Bariatric Surgery is often touted as a magic bullet, a life saver for people whose weight is perceived as detrimental to their health. There is no doubt that it works – patients often lose a significant amount of weight. But the story does not end there. The enthusiasm for this surgery underlies a cultural distain for those whose bodies don’t conform to our westernised standards of what is acceptable. In this session we look at the way medical professionals interact with people deemed overweight or obese. Our panel will discuss their experiences with bariatric surgery both as health professionals and on a personal level; before, during and after surgery.
Dr Amanda Villis
Dr Amanda Villis is a GP based in Western Australia. She completed her medical training in Perth before moving to the small town of Mount Barker in 2012 where she now practices.
Dr Rebecca Quake
Dr Rebecca Quake is a Melbourne Uni graduate who has practiced as a GP for over 10 years. She has worked around Australia and recently returned from a stint in Canada. She has worked in several different fields in medicine including: Forensics, Family Planning, Health Technology & Information and Indigenous Health.
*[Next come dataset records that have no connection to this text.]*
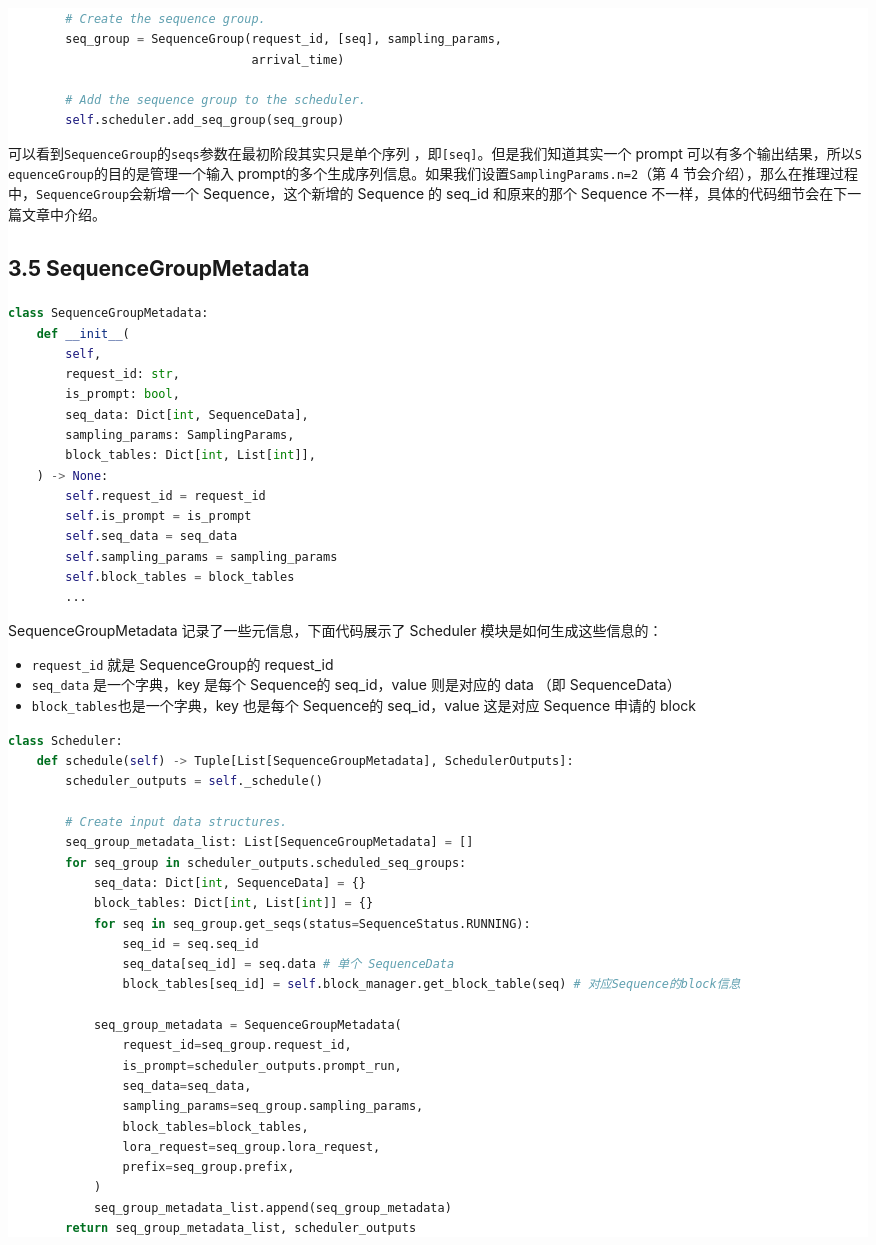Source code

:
 ```python
        # Create the sequence group.
        seq_group = SequenceGroup(request_id, [seq], sampling_params,
                                  arrival_time)

        # Add the sequence group to the scheduler.
        self.scheduler.add_seq_group(seq_group)
```
可以看到`SequenceGroup`的`seqs`参数在最初阶段其实只是单个序列 ，即`[seq]`。但是我们知道其实一个 prompt 可以有多个输出结果，所以`SequenceGroup`的目的是管理一个输入 prompt的多个生成序列信息。如果我们设置`SamplingParams.n=2`（第 4 节会介绍），那么在推理过程中，`SequenceGroup`会新增一个 Sequence，这个新增的 Sequence 的 seq_id 和原来的那个 Sequence 不一样，具体的代码细节会在下一篇文章中介绍。

## 3.5 SequenceGroupMetadata

```python
class SequenceGroupMetadata:
    def __init__(
        self,
        request_id: str,
        is_prompt: bool,
        seq_data: Dict[int, SequenceData],
        sampling_params: SamplingParams,
        block_tables: Dict[int, List[int]],
    ) -> None:
        self.request_id = request_id
        self.is_prompt = is_prompt
        self.seq_data = seq_data
        self.sampling_params = sampling_params
        self.block_tables = block_tables
		...
```

SequenceGroupMetadata 记录了一些元信息，下面代码展示了 Scheduler 模块是如何生成这些信息的：
- `request_id` 就是 SequenceGroup的 request_id
- `seq_data` 是一个字典，key 是每个 Sequence的 seq_id，value 则是对应的 data （即 SequenceData）
- `block_tables`也是一个字典，key 也是每个 Sequence的 seq_id，value 这是对应 Sequence 申请的 block

```python
class Scheduler:
    def schedule(self) -> Tuple[List[SequenceGroupMetadata], SchedulerOutputs]:
        scheduler_outputs = self._schedule()

        # Create input data structures.
        seq_group_metadata_list: List[SequenceGroupMetadata] = []
        for seq_group in scheduler_outputs.scheduled_seq_groups:
            seq_data: Dict[int, SequenceData] = {}
            block_tables: Dict[int, List[int]] = {}
            for seq in seq_group.get_seqs(status=SequenceStatus.RUNNING):
                seq_id = seq.seq_id
                seq_data[seq_id] = seq.data # 单个 SequenceData
                block_tables[seq_id] = self.block_manager.get_block_table(seq) # 对应Sequence的block信息

            seq_group_metadata = SequenceGroupMetadata(
                request_id=seq_group.request_id,
                is_prompt=scheduler_outputs.prompt_run,
                seq_data=seq_data,
                sampling_params=seq_group.sampling_params,
                block_tables=block_tables,
                lora_request=seq_group.lora_request,
                prefix=seq_group.prefix,
            )
            seq_group_metadata_list.append(seq_group_metadata)
        return seq_group_metadata_list, scheduler_outputs
```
She has a special interest in in Women’s Health and Mental Health.
Dr Shannon McCarthy
Dr Shannon McCarthy completed her medical degree at the University of Tasmania in 2006 and completed her physician training at Barwon Health, Western Health and Ballarat Base Hospital. In 2014-15 she was a fellow in the Clinical Trials Unit at Barwon Health. She now practices as an endocrinologist in Victoria.
Ms Leonie Henderson
Leonie Henderson works in the quality unit at Northern Health. She has also set up an obesity in pregnancy antenatal clinic.